Теперь еще: в иконописи времени расцвета, в иконописи совершенной, золото допускается только листовое, т. е. обладающее полнотою металлического блеска и совсем инородное краске; но по мере проникновения иконописи натуралистической стихией, стихией мира сего, листовое золото заменяется твореным, т. е. измельченным в тончайший порошок и потому — матовым, менее далеким от краски.

И еще: ты говоришь, золотые и вообще металлические вещи не пишутся в живописи золотом. А разве тебе известен в иконописи хотя бы один пример изображения золота золотом же и вообще металла — металлом же? Казалось бы, коль скоро золото вообще допущено, то почему не пустить его на “раскрышку”, т. е. покрытие некоторой поверхности, на изображение предмета, в натуре обладающего металлическим блеском, ну, а ради смягчения пустить золото твореное?

— Итак, ты еще подтверждаешь мою мысль: значит, металл не применяется там, где он мог бы что-то изображать, и не применяется так, как, т. е. в каком виде, ему облегчалось бы слияние с красками. Значит, действительно золото в иконе ничего не изображает, а иконописец словно заботится удержать недостаточно чуткого созерцателя иконы от впечатления обратного и от мысли о противном. Выходит, что иконописец или, точнее, самое иконописное предание крупными буквами пишет на каждой иконе мое исходное утверждение: “зрящий да не доискивается изображенного золотом: золото беспредметно”.

*Цель задания*.
Какое золото, согласно приведенному выше фрагменту об иконописи, допускается в иконописи времени расцвета?

*Предоставленные материалы*.
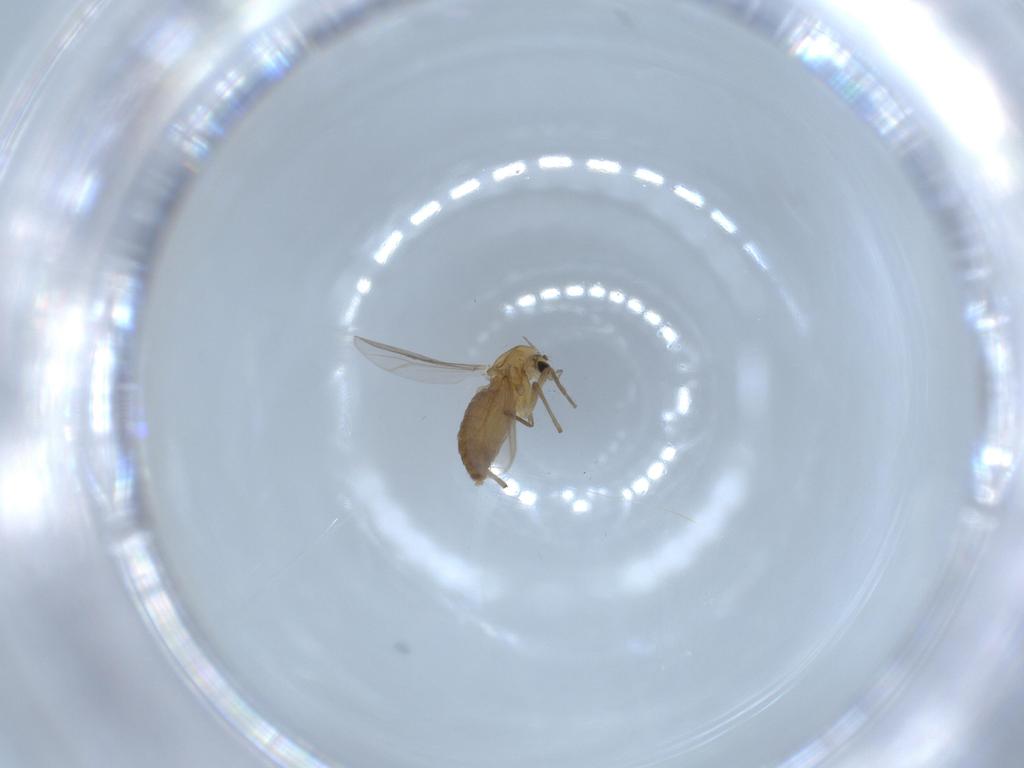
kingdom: Animalia
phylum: Arthropoda
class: Insecta
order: Diptera
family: Chironomidae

*Ответ на задание*.
Только листовое золото, обладающее полнотою металлического блеска и совсем инородное краске.